■ To-do item
If a line in the records contains the string "一般企業", show that line.
^^^^
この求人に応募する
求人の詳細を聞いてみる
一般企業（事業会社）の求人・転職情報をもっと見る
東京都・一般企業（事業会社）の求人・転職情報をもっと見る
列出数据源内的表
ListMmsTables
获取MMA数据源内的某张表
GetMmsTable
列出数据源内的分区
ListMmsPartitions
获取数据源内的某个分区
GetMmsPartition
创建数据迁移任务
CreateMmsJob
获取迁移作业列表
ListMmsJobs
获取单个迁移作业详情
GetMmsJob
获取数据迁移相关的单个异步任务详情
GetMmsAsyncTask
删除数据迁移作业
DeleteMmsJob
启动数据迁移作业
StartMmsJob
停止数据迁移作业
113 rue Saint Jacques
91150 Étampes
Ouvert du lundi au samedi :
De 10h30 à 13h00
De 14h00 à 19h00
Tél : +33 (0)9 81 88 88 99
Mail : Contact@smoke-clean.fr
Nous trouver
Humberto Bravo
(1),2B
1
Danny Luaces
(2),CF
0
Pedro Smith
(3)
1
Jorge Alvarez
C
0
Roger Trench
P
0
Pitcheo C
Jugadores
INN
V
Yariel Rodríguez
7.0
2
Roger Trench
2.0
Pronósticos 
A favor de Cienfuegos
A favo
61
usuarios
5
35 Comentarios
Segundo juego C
^^^^
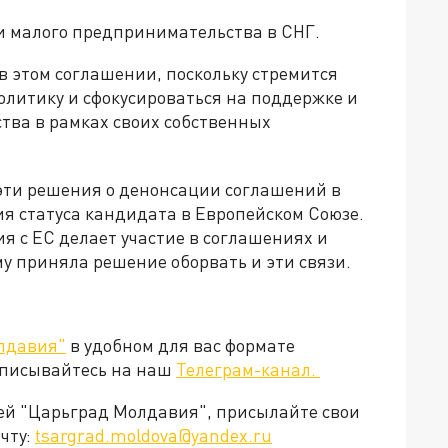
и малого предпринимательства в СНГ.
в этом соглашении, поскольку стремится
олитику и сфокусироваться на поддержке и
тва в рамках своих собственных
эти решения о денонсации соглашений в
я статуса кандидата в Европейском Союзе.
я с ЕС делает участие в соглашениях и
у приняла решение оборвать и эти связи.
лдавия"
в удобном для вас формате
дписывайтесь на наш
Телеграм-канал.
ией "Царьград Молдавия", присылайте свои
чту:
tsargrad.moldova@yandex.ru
^^^^
■ Solution to this task
一般企業（事業会社）の求人・転職情報をもっと見る
東京都・一般企業（事業会社）の求人・転職情報をもっと見る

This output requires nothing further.